Changing the nappies can be incredibly frustrating, full of false starts, and often contain a fair amount of glitch.

A mother has shared how she uses it as a time to teach her child about consent – and her video went viral.

Chicago resident Alyssa, who posts at Tickcock @ Once, She shares many things while changing her son’s nappy.

In the video, she described how she tries to make her son feel “part of the process” during the change.

At each stage, Alyssa tells her son what he is doing and checks that he is happy before continuing.

“The goal is to engage her and not like a passive observer manipulating her body,” she explained in the caption.



The 32-year-old shared his way on Tiktok

“Okay, I’m taking off your pants, okay?” The 32-year-old tells his son before removing his trousers, and explains that he is “taking off his diaper”.

In the video, she said: “Young children and infants cannot be agreed to change diapers, but this must be done as a necessary care task.

“So I interact with my son because I change him and explain that he’s doing what I’m doing, so he feels at least part of the process,” she said. , His son would mimic his voice in response.



Alisa said she wanted her son to feel “involved”

“The goal is to make her feel more involved and not like a passive observer manipulating her body,” Alyssa continued.

“I want him to build this foundation for the mutual relationship of autonomy and consent of his body later in his life.”

After replacing her, Mummy thanked her feat and told her that she had done a “good job”.

His videos have been viewed more than 110,000 times and like hundreds of comments – many admiring parents sharing their thanks.

One wrote: “I think small things like this are often overlooked, but are very important for the child’s future consent / boundaries.
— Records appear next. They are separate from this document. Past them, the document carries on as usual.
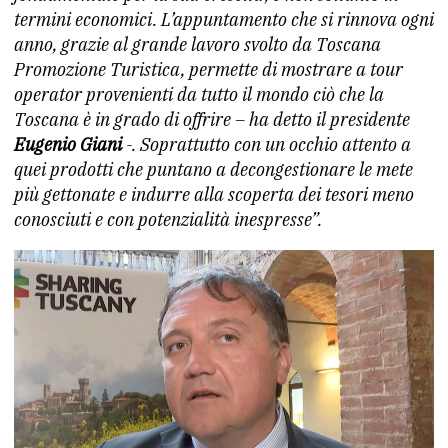
termini economici. L’appuntamento che si rinnova ogni
anno, grazie al grande lavoro svolto da Toscana
Promozione Turistica, permette di mostrare a tour
operator provenienti da tutto il mondo ciò che la
Toscana è in grado di offrire – ha detto il presidente
Eugenio Giani
-. Soprattutto con un occhio attento a
quei prodotti che puntano a decongestionare le mete
più gettonate e indurre alla scoperta dei tesori meno
conosciuti e con potenzialità
inespresse”.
Thank you for teaching these things.”

“At first I felt it was strange, then I remembered that I do the same thing with my elderly residents (less child talk) so that they don’t feel uncomfortable,” another admitted.

One mummy joked: “I’m doing this with my now one-year-old because I like to talk and he was the only one during the day.”

Alisa’s Law

1. Clarify what you are doing

2. Interact with them through conversation, song, question

3. If they object or fight:

a) Explain why you should replace them (they have a grain etc.) and this is an essential task. Do work.

B) Give them a structured choice: “Would you like to change now or in two minutes?” They feel right over their body and the work is definitely done.